In Associations Now, Newton Holt interviews Stephen M.R. Covey (son of the other Stephen Covey), who has a book out about trust in the business world. I particularly liked his response to Newton’s question about how to talk about trust to utilitarian people who see trust as “soft.”
More than anything, the trust message needs to be framed to the ultra-utilitarian, and to all of us, in economic terms rather than in moral terms. The economics of trust are as follows: Trust always affects two measurable outcomes—speed and cost. When trust goes down in a relationship or in a company, speed goes down and cost goes up. This is a tax, whereas the opposite is true as well: When trust goes up in a relationship or in a company, speed also goes up, and cost comes down. This is a dividend. It’s that simple, that real, that predictable.
I’ve written about trust in a few different places—most recently in an article with Madelyn Blair for the Journal of Association Leadership. But I also did an academic paper on it during my graduate studies in conflict resolution, and one point from that paper has always stood out for me.

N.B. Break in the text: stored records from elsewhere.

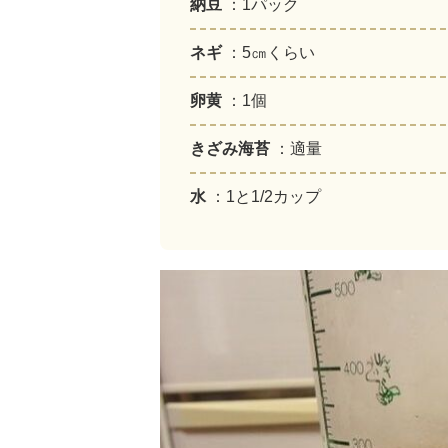
納豆
：1パック
ネギ
：5㎝くらい
卵黄
：1個
きざみ海苔
：適量
水
：1と1/2カップ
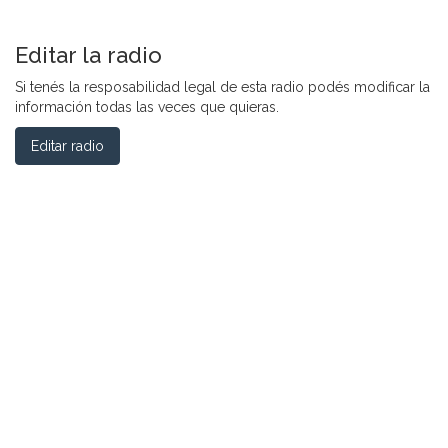
Editar la radio
Si tenés la resposabilidad legal de esta radio podés modificar la
información todas las veces que quieras.
Editar radio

We use trust (and distrust) to deal with complexity. As we move through the world, we know that anything might happen. The “other” (person, company, coworker, etc.) might act against your interests or they might not. They might do as they say they will, or they might not. We can’t account for all possibilities (it’s too complex), so trust simply eliminates some of the possibilities. But so does distrust. Distrust isn’t just the absence of trust, it is the functional equivalent of trust. It reduces the complexity, but by choosing the “negative” path for the other.

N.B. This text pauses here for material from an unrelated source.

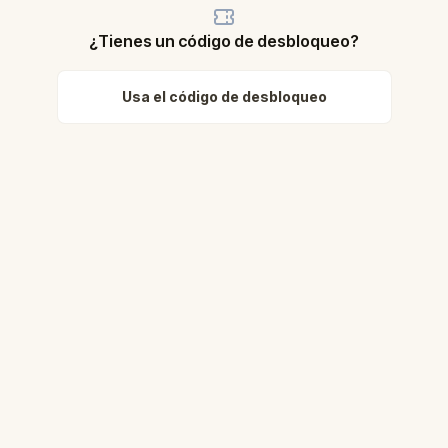
¿Tienes un código de desbloqueo?
Usa el código de desbloqueo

That’s where the speed issue arises. By choosing the negative path, you then have to do all kinds of extra work to protect yourself. That takes time and money in organizations. Trust (assuming the “positive” path for the other) then frees up time and money because you don’t have to protect yourself as much. This is why trust is such a valuable thing. Everyone has less time these days, so maintaining high trust can be a huge competitive advantage.
Good stuff and I’m a believer. And it looks like the beginnings of a dialogue we can begin with our utilitarian peers. The ‘economics’ of trust might have an equation associated with it. I don’t suppose there is more to the article that offers proof of concept? The utilitarians among us are also the ones who desire proof over faith.
Yep! The author says:
The data is overwhelming. A Watson Wyatt study showed that high-trust organizations outperformed low-trust organizations in total return to shareholders by 286 percent. The “100 Best Companies to work For [as ranked by Fortune Magazine, of which mutual trust is the primary defining characteristic, outperformed the S&P 500 by over 400 percent over a seven year period. (and there’s more).

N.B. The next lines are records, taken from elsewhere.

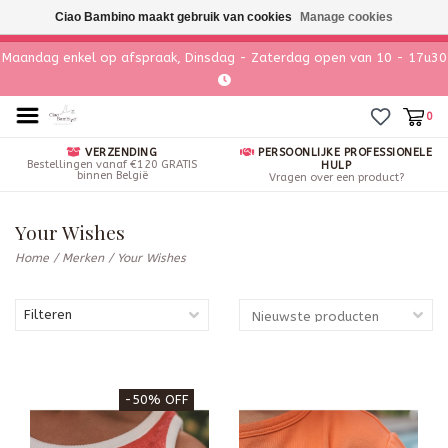
Ciao Bambino maakt gebruik van cookies
Manage cookies
Maandag enkel op afspraak, Dinsdag - Zaterdag open van 10 - 17u30
0
VERZENDING
PERSOONLIJKE PROFESSIONELE
Bestellingen vanaf €120 GRATIS
HULP
binnen België
Vragen over een product?
Your Wishes
Home
/
Merken
/
Your Wishes
Filteren
-50% OFF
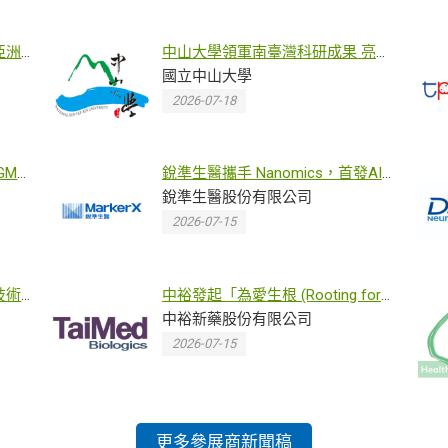
亞洲
中山大學領軍南臺灣科研成果 亮相
2026亞洲生技大展
國立中山大學
2026-07-18
MP
銳準生醫攜手 Nanomics，首發AI
驅動次世代質譜蛋白體平台，探索
銳準生醫股份有限公司
超深度臨床生物標記
2026-07-15
技術
中裕發起「為愛生根 (Rooting for
Love)」公益活動攜手台灣露德協會
中裕新藥股份有限公司
溫暖守護愛滋社群
2026-07-15
更多參展商新聞稿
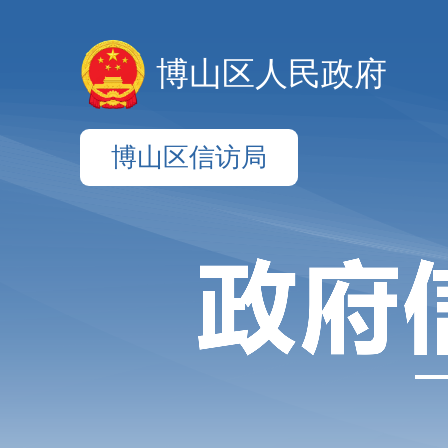
博山区人民政府
博山区信访局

Oh for goodness sake…Jamie, you should have just said, “Look at the link that I lovingly placed in the post so stooges like you can read the full article for yourself.” 🙂 It’s truly is a great interview from Newton. Yet another book to add to my wish list.
Hey–we aim to please! 🙂
Hi, Jamie–very glad you enjoyed the article! I’d highly recommend the book to anyone who is skeptical about the role such so-called “soft” elements play in business relationships. Covey’s argument isn’t just compelling; he also has an empirical as well as rhetorical basis to stand on, as the Watson Wyatt numbers show. Check out his website, http://www.speedoftrust.com. Lots of complementary material there to go along with the book.
Newton and Jamie, I extend the deepest thank you for your support of The SPEED of Trust. We are on a mission and you are certainly creating waves. Stay in touch as the best is yet to come!
Newton and Jamie, I extend the deepest thank you for your support of The SPEED of Trust. We are on a mission and you are certainly creating waves. Stay in touch as the best is yet to come!